Over $34.5 million in funding has been allocated toward six transportation, pedestrian and bicycle improvement projects throughout New Braunfels.

The Alamo Area Metropolitan Planning Organization Transportation Policy Board recently awarded the city of New Braunfels and the Texas Department of Transportation the grant.

AAMPO funded the projects through money received from the Federal Highway Administration and TxDOT. The agency defined key priorities to fund in the next few years such as transportation alternatives, congestion mitigation and improving air quality through carbon reductions.

Two-minute impact

City of New Braunfels staff submitted four projects to AAMPO, totaling $12.2 million. Once completed, the projects are anticipated to improve traffic congestion and pedestrian safety.
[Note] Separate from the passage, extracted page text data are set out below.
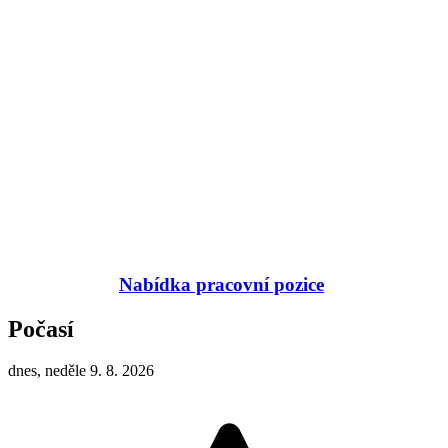
Nabídka pracovní pozice
Počasí
dnes, neděle 9. 8. 2026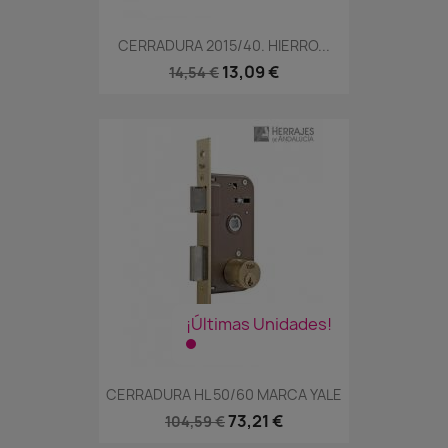
CERRADURA 2015/40. HIERRO...
13,09 €
14,54 €
¡Últimas Unidades!
CERRADURA HL 50/60 MARCA YALE
73,21 €
104,59 €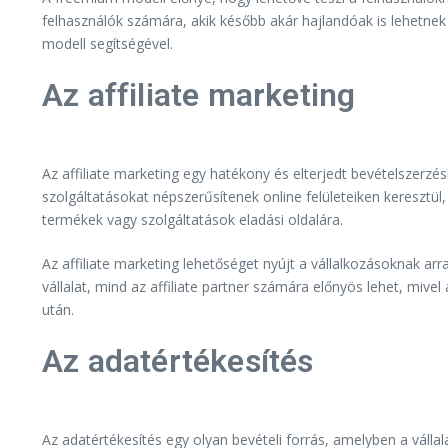
felhasználók számára, akik később akár hajlandóak is lehetnek 
modell segítségével.
Az affiliate marketing
Az affiliate marketing egy hatékony és elterjedt bevételszerzé
szolgáltatásokat népszerűsítenek online felületeiken keresztül,
termékek vagy szolgáltatások eladási oldalára.
Az affiliate marketing lehetőséget nyújt a vállalkozásoknak a
vállalat, mind az affiliate partner számára előnyös lehet, mive
után.
Az adatértékesítés
Az adatértékesítés egy olyan bevételi forrás, amelyben a válla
City officials identified the projects submitted to AAMPO from the 2023 bond program. Projects that were not funded through the $99 million transportation proposition passed by voters in May 2023 were able to be funded through the project call. Some of the AAMPO funding will also be used to leverage the cost of projects funded through the bond, Transportation and Capital Improvements Director Garry Ford said.

The largest of the projects is the $6.84 million Gruene Area Complete Streets Pedestrian and Bicycle Improvement project.

“We are working with the Gruene community to make sure that we’re maintaining the aesthetics within Gruene, not changing the look and feel but improving pedestrian mobility within the Gruene area,” Ford said. “We know it’s a very popular destination in the state, [with] high pedestrian activity. So we’re really excited about that project.”

Pedestrian improvements at various locations also include Alves Lane and Brooke Avenue, Hinman Island Drive and County Line Road and FM 725.

Quote of note

• "We're connecting into a lot of other improvements and trying to create a multi-modal network, that way there is an improvement to our connectivity." Garry Ford, New Braunfels Transportation and Capital Improvement Director

Connecting pedestrian pathways

The Gruene Area Complete Streets Pedestrian and Bicycle Improvement project that has been funded by AAMPO will connect existing pedestrian mobility options in New Braunfels. The improvements will also connect with the Common Street Improvement Project, which was passed by voters in the 2023 bond and will include six-foot sidewalks.

Gruene-area project details:

• Creating shared-use paths

• Fill sidewalk gaps

• Improve bike lanes

A closer look

The Texas Department of Transportation also received funding from AAMPO for projects in New Braunfels. Tanya Brown, TxDOT public information officer for the San Antonio region, said that the two projects were submitted in conjunction with the city of New Braunfels based on local transportation needs.

“These projects will address areas of congestion and safety concerns at intersections with high turning movements,” Brown said.

The largest funded project is about $19.28 million toward intersection improvements at I-35 and Solms Road.

“I believe this project was to make some operational improvements at the Solms Road intersection with I-35,” Brown said. “This may include widening the bridge of I-35 and building turnarounds.”

TxDOT will also complete an improvement project at the intersection of Hwy. 46 and Mary Boulevard and Saengerhalle Road. According to Brown, the project will address safety concerns at the intersection.

According to City Manager Robert Camareno, staff will continue to analyze how the funding can help free up bond money for other projects.

The framework

Vehicle movement through intersections should also improve after traffic signal optimization study. Next year, officials will review how the city’s 60 traffic lights coordinate, with the intent to cut emissions and improve traffic flow, Ford said.

“That really has a benefit on congestion reduction and delay reduction, which obviously impacts air quality,” Ford said.

Clifton Hall, a transportation program manager at AAMPO, said it’s part of a regional effort to improve air quality in the San Antonio area.

“By looking at the signal retiming, you’re going to be moving cars much more quickly and efficiently through stoplights,” Hall said.

What’s next?

Ford said that the city is working with AAMPO and TxDOT to schedule the projects to take place between FY 2025-28 to align with the Transportation Improvement Program timeline.

Overall, Hall said he thinks the projects that received funding should make a positive impact on transportation throughout the city once completed.

“I think New Braunfels residents should be able to see a noticeable difference in traffic flow. ... It should make travel through New Braunfels and around I-35 and Solms [Road], for example, it should make that a lot more smooth, and we should see some really cool outcomes from these projects,” Hall said.